El despliegue, que movilizará a más de 1.200 efectivos entre científicos, fuerzas de seguridad, administraciones públicas y diversos agentes sociales, pretende superar las deficiencias detectadas durante el ejercicio EU MODEX 2025 en Garachico. En aquella ocasión, los informes técnicos subrayaron la necesidad de optimizar la coordinación interadministrativa, la gestión de flujos turísticos y los protocolos de alojamiento temporal. En esta nueva edición, el reto se traslada a un entorno geográfico complejo, caracterizado por una notable dispersión poblacional y una orografía que abarca desde la costa hasta las medianías, lo que añade una capa de dificultad logística considerable.
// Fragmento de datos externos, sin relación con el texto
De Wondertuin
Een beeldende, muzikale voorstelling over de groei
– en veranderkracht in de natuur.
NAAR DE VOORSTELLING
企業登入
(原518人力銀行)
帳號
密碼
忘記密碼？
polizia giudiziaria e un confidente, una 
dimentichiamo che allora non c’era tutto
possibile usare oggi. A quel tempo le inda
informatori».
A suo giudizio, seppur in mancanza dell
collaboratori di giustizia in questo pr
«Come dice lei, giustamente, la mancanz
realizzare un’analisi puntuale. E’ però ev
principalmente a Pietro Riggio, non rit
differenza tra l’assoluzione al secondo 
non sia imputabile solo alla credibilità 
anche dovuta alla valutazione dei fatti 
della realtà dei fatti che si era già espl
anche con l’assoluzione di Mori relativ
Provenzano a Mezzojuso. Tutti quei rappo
La planificación del simulacro contempla escenarios de alta complejidad operativa. Entre los objetivos marcados se encuentra la evacuación de un centro de mayores, el traslado de animales y la protección de infraestructuras críticas. Asimismo, se introducirán variables críticas como la resistencia de algunos residentes a abandonar sus hogares y la aparición de personas dependientes no registradas en los censos previos, situaciones que suelen tensionar los servicios de emergencia en escenarios reales.
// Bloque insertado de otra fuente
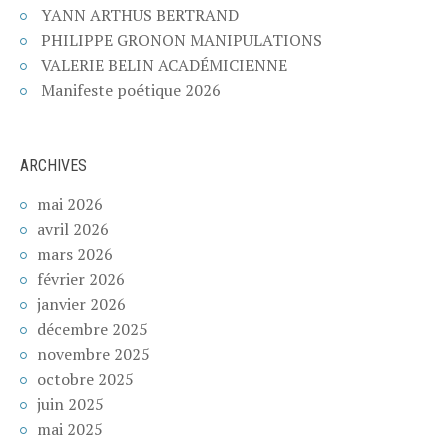
YANN ARTHUS BERTRAND
PHILIPPE GRONON MANIPULATIONS
VALERIE BELIN ACADÉMICIENNE
Manifeste poétique 2026
ARCHIVES
mai 2026
avril 2026
mars 2026
février 2026
janvier 2026
décembre 2025
novembre 2025
octobre 2025
juin 2025
mai 2025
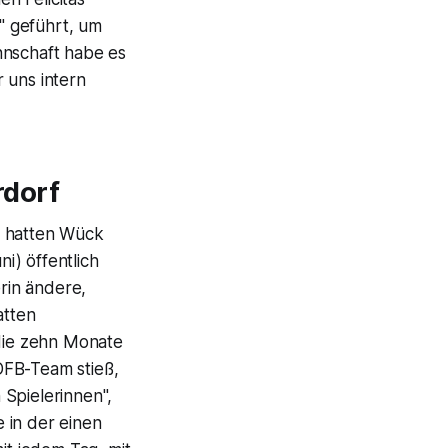
" geführt, um
nnschaft habe es
 uns intern
rdorf
i hatten Wück
i) öffentlich
rin ändere,
atten
die zehn Monate
DFB-Team stieß,
 Spielerinnen",
 in der einen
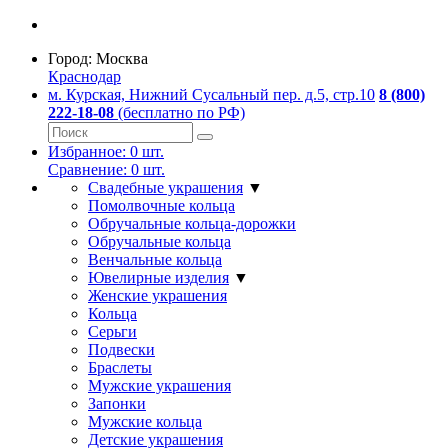
Город:
Москва
Краснодар
м. Курская, Нижний Сусальный пер. д.5, стр.10
8 (800)
222-18-08
(бесплатно по РФ)
Избранное:
0
шт.
Сравнение:
0
шт.
Свадебные украшения
▼
Помолвочные кольца
Обручальные кольца-дорожки
Обручальные кольца
Венчальные кольца
Ювелирные изделия
▼
Женские украшения
Кольца
Серьги
Подвески
Браслеты
Мужские украшения
Запонки
Мужские кольца
Детские украшения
Un aspecto innovador de este ejercicio es la integración de herramientas tecnológicas y de gestión de la información. Además del uso de drones y del sistema de avisos a la población ES-Alert, los organizadores han diseñado un escenario específico para medir la capacidad de respuesta ante la propagación de bulos y desinformación. Este componente resulta fundamental en la era actual, donde la gestión de la comunicación pública es tan determinante para la seguridad ciudadana como la propia logística de evacuación. La finalidad última de este despliegue es auditar el sistema de protección civil de la isla, identificando vulnerabilidades estructurales antes de que la naturaleza obligue a una intervención real.